IV

Valéria resta longtemps sans trouver le sommeil ; une volupté sourde et languide circulait dans ses veines, sa tête bourdonnait légèrement… Était-ce le vin qu'elle avait bu ou les récits de Mucius et sa musique ?… Au petit jour, elle réussit enfin à s'endormir et fit un rêve singulier.

Elle pénétrait dans une pièce spacieuse, mais basse et voûtée, comme elle n'en avait encore jamais vu… Tous les murs étaient finement carrelés de bleu, avec des filets dorés ; des piliers d'albâtre, délicatement sculptés, soutenaient la voûte de marbre diaphane… Un jour rose et pâle filtrait de tous les côtés, éclairant les objets d'une lumière unie et mystérieuse ; des coussins de brocart étaient jetés sur une étroite tapisserie étendue au milieu du plancher, poli comme un miroir. De hauts encensoirs à têtes de monstres fumaient doucement dans les coins de la pièce ; point de fenêtre, seule une porte tendue de velours s'encastrait dans une anfractuosité du mur… Le rideau glissait sans bruit et découvrait… Mucius. Il la saluait, ouvrait ses bras, riait… Ses mains noueuses encerclaient la taille de la jeune femme, ses lèvres sèches brûlaient tout son corps… Elle tombait à la renverse sur les coussins de brocart…

* * *

Valéria s'éveilla en gémissant de terreur.

Ne comprenant pas encore où elle était, ni ce qui lui arrivait, la jeune femme se mit sur son séant, regarda autour d'elle… De longs frissons la parcouraient toute… Fabius était étendu à son côté. Il dormait, mais son visage, à la lumière de la pleine lune qui se montrait à la fenêtre, était blême et douloureux comme celui de la mort. Valéria réveilla son époux.

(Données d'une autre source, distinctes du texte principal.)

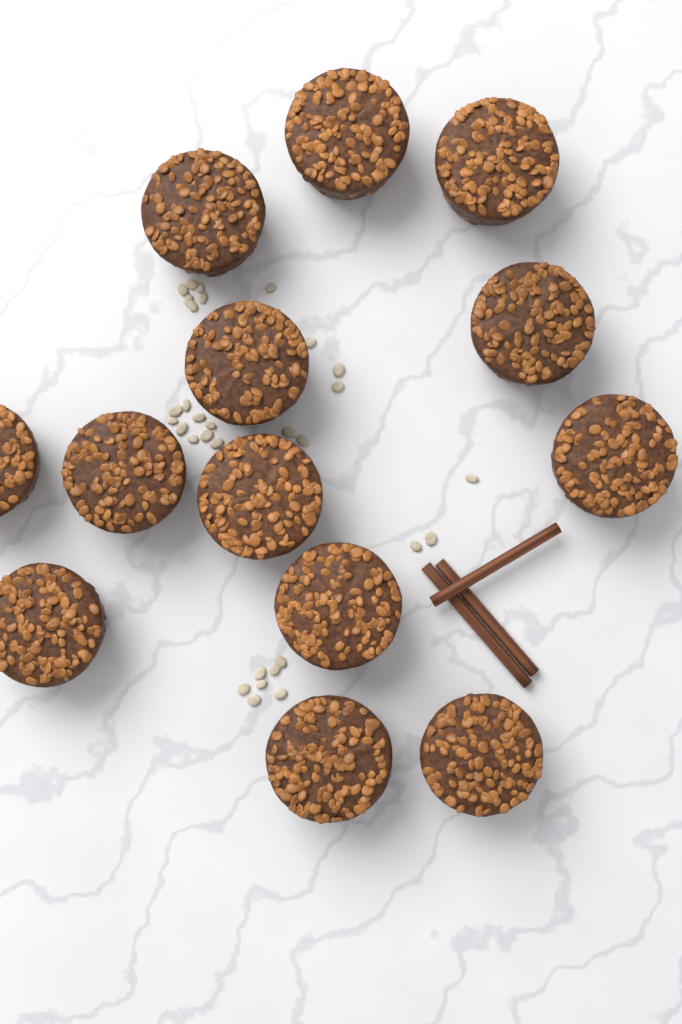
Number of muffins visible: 13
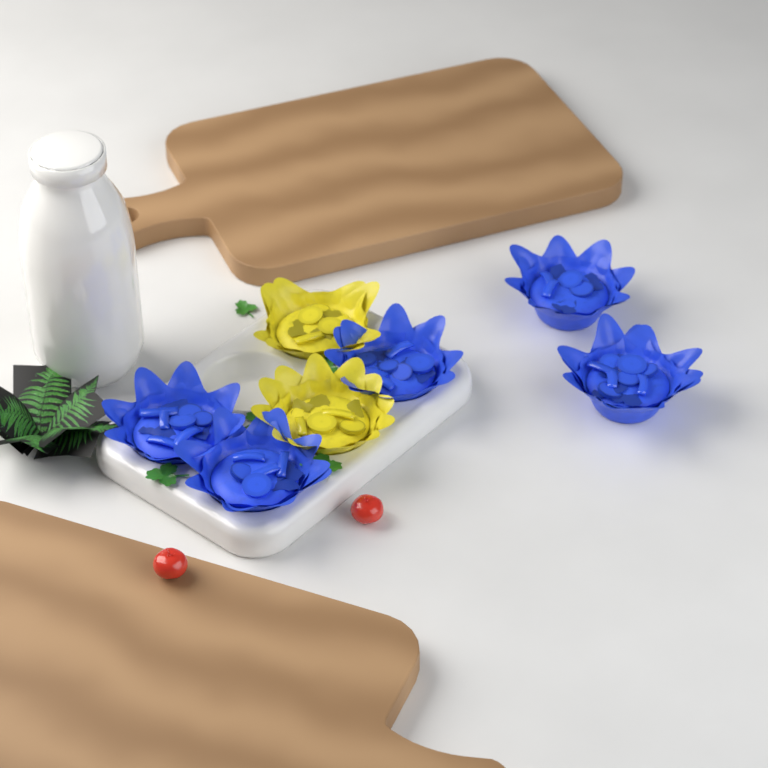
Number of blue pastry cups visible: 5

« Qu'as-tu donc ? s'écria-t-il en la voyant.

— Je viens de faire un rêve… un rêve affreux », murmura-t-elle, encore toute tremblante…

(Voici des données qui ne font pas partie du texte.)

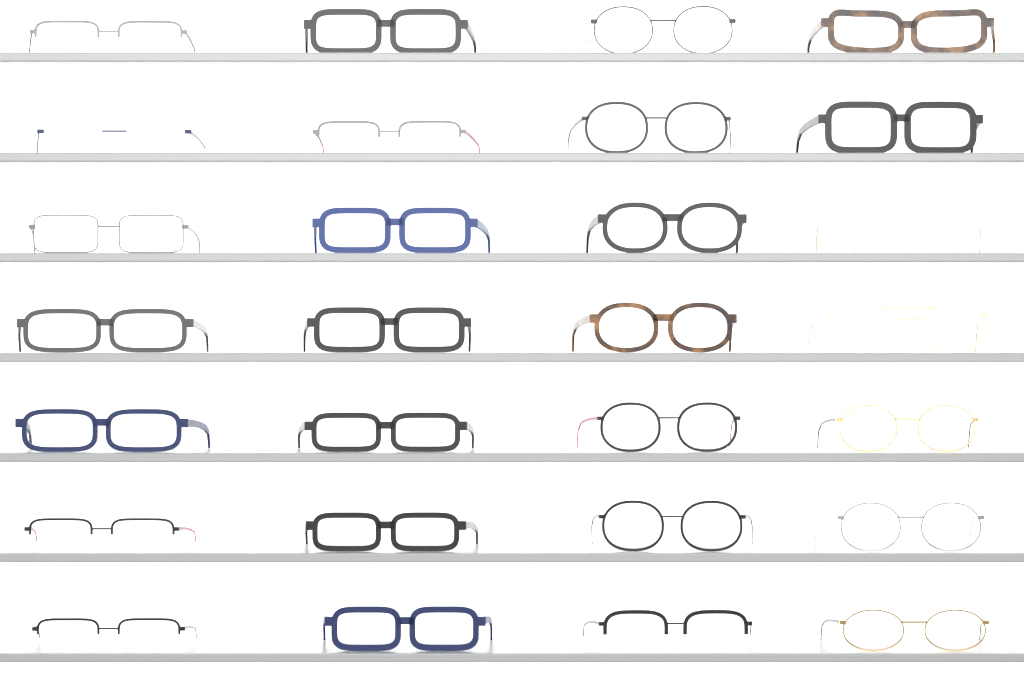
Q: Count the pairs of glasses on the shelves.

Au même instant, des sons vibrants jaillirent de la croisée du pavillon, et les deux jeunes gens reconnurent la mélodie que leur avait jouée Mucius : le chant de l'amour triomphant.

Fabius regarda Valéria d'un air perplexe… elle ferma les yeux, se détourna, et ils écoutèrent tous deux, retenant leur souffle, la mélopée qui s'élevait encore. Lorsque le dernier son expira doucement, la lune se cacha tout à coup derrière un nuage et l'obscurité envahit la pièce… Les deux époux reposèrent leur tête sur l'oreiller, sans échanger une parole, et le sommeil surprit chacun d'eux, sans que l'autre s'en fût aperçu.